The prosecutors claim that judge Mário de Paula Franco, from the 12th Federal Civil and Agrarian Court of Minas Gerais, did not have the competence to validate the negotiation and that the public attorneys did not participate in the agreement sealed last month by the miner, the federal government, the Brazilian Institute for the Environment and Renewable Resources (IBAMA) and the Chico Mendes Institute for Biodiversity Conservation (ICMBio).
According to the prosecutors, the judge “has nothing to do with the disaster” at Brumadinho, despite being responsible for the case of another disaster involving Vale, which occurred in Mariana three years earlier. They said that the agreement has the potential to transfer to Vale the management of some national parks located in Minas Gerais.
This is because the document provides for the allocation of R$150 million ($26 million) to seven national parks in Minas Gerais. According to the prosecutors, the terms for the agreement give scope to transfer to Vale, “in a veiled way,” the management of conservation units.
Vale said that the agreement was submitted to the IBAMA, ICMBio, the Ministry of the Environment and the General Attorney’s Office of the Union, having been approved by them and approved in court. According to the company, the document does not provide for the transfer of the management of national parks to Vale.
Earlier this month, federal prosecutor Edison Vitorelli told Reuters that the miner has not complied with a number of commitments signed with authorities to prevent another disaster.

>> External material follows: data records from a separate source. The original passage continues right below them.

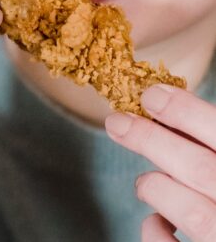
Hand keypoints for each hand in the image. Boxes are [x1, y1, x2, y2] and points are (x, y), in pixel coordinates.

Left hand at [105, 84, 215, 241]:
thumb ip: (211, 143)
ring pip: (190, 211)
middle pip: (199, 168)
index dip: (186, 112)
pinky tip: (155, 220)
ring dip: (156, 187)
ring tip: (144, 182)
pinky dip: (154, 231)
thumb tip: (174, 109)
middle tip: (116, 122)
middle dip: (151, 140)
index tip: (151, 95)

Twenty-nine dams that Vale uses to store mining waste still present elevated safety risks, according to Vitorelli.
Some of the mines linked to the dams that Vitorelli’s team regard as unsafe are vital to Vale’s plans to recover lost iron ore production and grow capacity to 450 million tonnes per year, a level that would make it once again the world’s largest producer of the steel-making raw material.